Recently I started an Article Club with a few friends. The idea behind Article Club came from the blog A Cup of Jo. The purpose of meeting is to connect and network among a group of young women with similar interests and lifestyles. We all have really busy lives and don't have the time to commit to reading a book each month, instead we choose one to two articles discussing relevant topics of interest. Sometimes the themes can be controversial and the conversations that develop can be heated yet polite - all thanks to strong personal views, which makes a much more interesting evening all together!

December's article club featured a piece from The Economist titled "Nuns and Contraception: Praying for the Pill". You can now imagine my instant intrigue surrounding the HHS mandate.

Rereading The Economist's article this morning brought to light a foreshadowing of the mandate... "The church has already won an exemption for women who work for a church, but it also wants to keep coverage from women who work for any Catholic institution, even if the women in question are not Catholics and the institution has a secular purpose, such as a school, say, or hospital."
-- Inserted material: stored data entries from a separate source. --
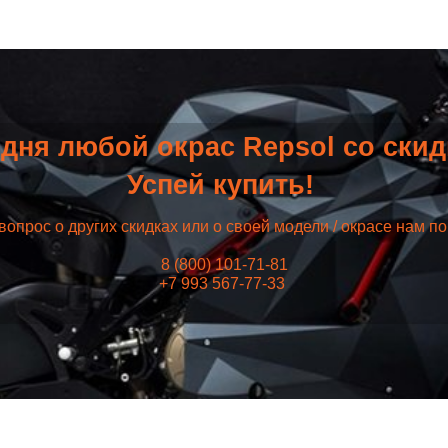
дня любой окрас Repsol со ски
Успей купить!
вопрос о других скидках или о своей модели / окрасе нам п
8 (800) 101-71-81
+7 993 567-77-33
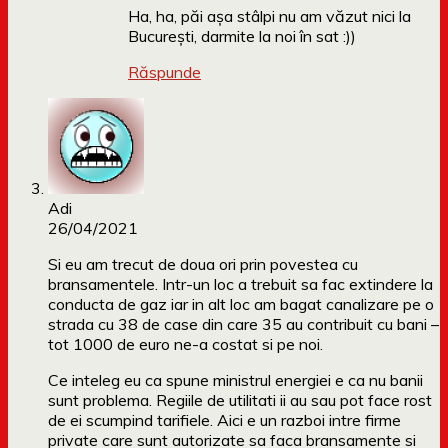
Ha, ha, păi așa stâlpi nu am văzut nici la
București, darmite la noi în sat :))
Răspunde
Adi
26/04/2021
Si eu am trecut de doua ori prin povestea cu
bransamentele. Intr-un loc a trebuit sa fac extindere la
conducta de gaz iar in alt loc am bagat canalizare pe o
strada cu 38 de case din care 35 au contribuit cu bani –
tot 1000 de euro ne-a costat si pe noi.
Ce inteleg eu ca spune ministrul energiei e ca nu banii
sunt problema. Regiile de utilitati ii au sau pot face rost
de ei scumpind tarifiele. Aici e un razboi intre firme
private care sunt autorizate sa faca bransamente si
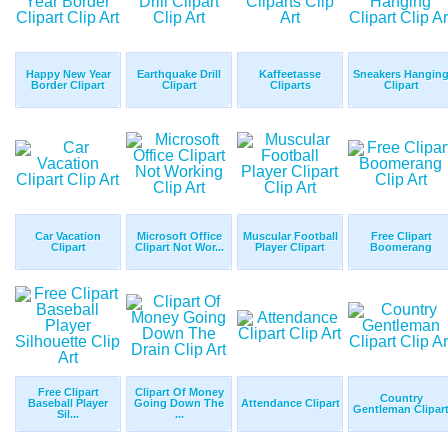
Happy New Year
Earthquake Drill
Kaffeetasse
Sneakers Hangin
Border Clipart
Clipart
Cliparts
Clipart
Car Vacation
Microsoft Office
Muscular Football
Free Clipart
Clipart
Clipart Not Wor...
Player Clipart
Boomerang
Free Clipart
Clipart Of Money
Country
Baseball Player
Going Down The
Attendance Clipart
Gentleman Clipar
Sil...
...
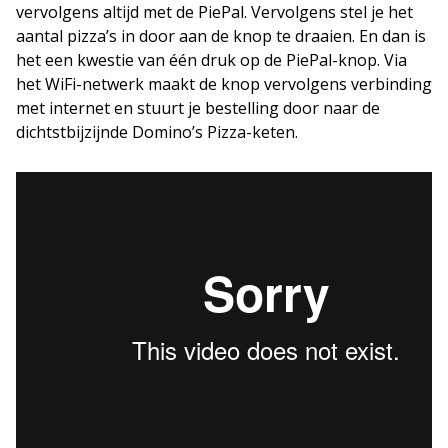
vervolgens altijd met de PiePal. Vervolgens stel je het
aantal pizza’s in door aan de knop te draaien. En dan is
het een kwestie van één druk op de PiePal-knop. Via
het WiFi-netwerk maakt de knop vervolgens verbinding
met internet en stuurt je bestelling door naar de
dichtstbijzijnde Domino’s Pizza-keten.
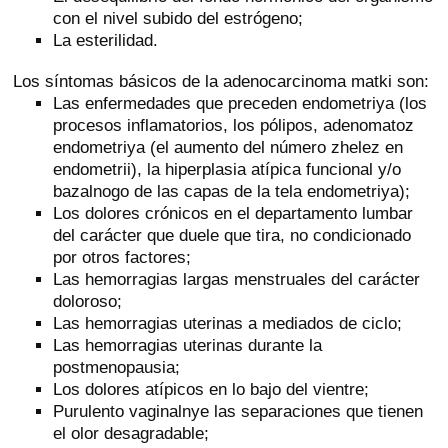
con el nivel subido del estrógeno;
La esterilidad.
Los síntomas básicos de la adenocarcinoma matki son:
Las enfermedades que preceden endometriya (los
procesos inflamatorios, los pólipos, adenomatoz
endometriya (el aumento del número zhelez en
endometrii), la hiperplasia atípica funcional y/o
bazalnogo de las capas de la tela endometriya);
Los dolores crónicos en el departamento lumbar
del carácter que duele que tira, no condicionado
por otros factores;
Las hemorragias largas menstruales del carácter
doloroso;
Las hemorragias uterinas a mediados de ciclo;
Las hemorragias uterinas durante la
postmenopausia;
Los dolores atípicos en lo bajo del vientre;
Purulento vaginalnye las separaciones que tienen
el olor desagradable;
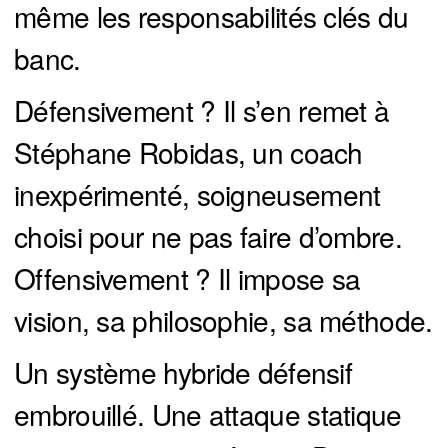
même les responsabilités clés du
banc.
Défensivement ? Il s’en remet à
Stéphane Robidas, un coach
inexpérimenté, soigneusement
choisi pour ne pas faire d’ombre.
Offensivement ? Il impose sa
vision, sa philosophie, sa méthode.
Un système hybride défensif
embrouillé. Une attaque statique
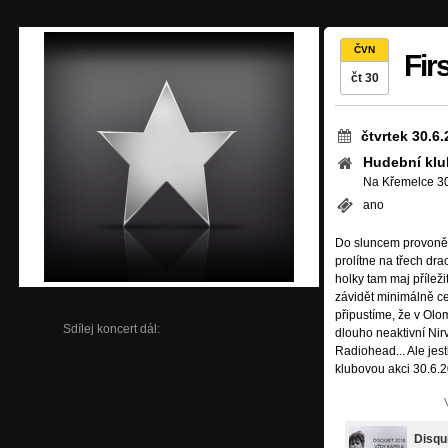
ČVN
Fir
čt 30
čtvrtek 30.6
Hudební klu
Na Křemelce 30
ano
Do sluncem provoněn
prolítne na třech dra
holky tam maj příležit
závidět minimálně ce
připustíme, že v Ol
Sdílej koncert dál:
dlouho neaktivní Nir
Radiohead... Ale jest
klubovou akci 30.6.2
Disqu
Author C.H. goes on to cite studies showing correlation between menstruation cycles and cancers of female reproductive organs. Nuns specifically, due to their celibacy, have more menstruation cycles than child bearing women and thus run a higher risk for developing cancers, particularly breast, uterine, or cervical. But where does the pill come in? Regulating hormone levels through oral contraception shows significant decreases in the risks of cancer and mortality rates.

It's an interesting argument and a fine line to balance between Church and State. I'll certainly be following the topic to find out how it develops and settles.


  1. Alos note that Viagra is being used to treat not only erectile dysfunction (ED) but also pulmonary hypertension and angina.

  2. There are so many other benefits to available drugs. Maybe if birth control were branded and marketed as hormone regulators it wouldn't make as much of an issue!

  3. It is commonly known that priests and nuns got problems with cancers. I have red about that a few years ago already.